Text provided

-----

Thermal properties (specifically, specific heat, thermal conductivity and thermal diffusivity) are widely used in the engineering development and corresponding calculations related to thermal treatment of the seeds. The thermal-related properties were measured using the grinded seeds, which were notably influenced by particle size of the seeds meal [23]. Figure 6 shows the distribution of particle size of Cassia tora seeds meal was determined by the fourteen-layer sieve method [28]. The average particle size of the seeds meal used for the thermal measurement is thus determined to be 556.86 µm.

Since water has relatively specific heat and thermal conductivity, temperature and moisture content exert a great influence on the thermal properties of seeds. Therefore, a slight increment of moisture content results in significant increment in specific heat value (Fig. 7). When the moisture content varied from 7–19%, the specific heat enlarged from 1.714 to 3.764 J·g− 1·K− 1, 2.568 to 4.354 J·g− 1·K− 1, 2.935 to 4.769 J·g− 1·K− 1, 3.282 to 5.122 J·g− 1·K− 1, 3.892 to 5.777 J·g− 1·K− 1 and 4.197 to 6.141 J·g− 1·K− 1 at 25°C, 45°C, 65°C, 85°C, 105°C and 125°C. Similar reports were also found in gelatin-free marshmallow [29], green bean seed [30] and lespedeza seeds [19].

\({C_P}{\text{=}}~0.{\text{98+}}6.{\text{62}} \times {\text{1}}{{\text{0}}^{{\text{-2}}}}M+{\text{2}}{\text{.32}} \times {\text{1}}{{\text{0}}^{{\text{-2}}}}T\) (*R*2 = 0.9807) (Fit. 14)

-----

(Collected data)
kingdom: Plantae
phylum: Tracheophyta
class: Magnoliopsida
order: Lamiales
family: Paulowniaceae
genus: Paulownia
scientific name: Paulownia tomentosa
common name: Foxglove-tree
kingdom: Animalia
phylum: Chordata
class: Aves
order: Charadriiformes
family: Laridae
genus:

-----

What this task involves
According to the text on Cassia tora seeds, what was the average particle size of the seeds meal used for the thermal measurement? The items are material separate from the text on Cassia tora seeds.

Final answer
556.86 µm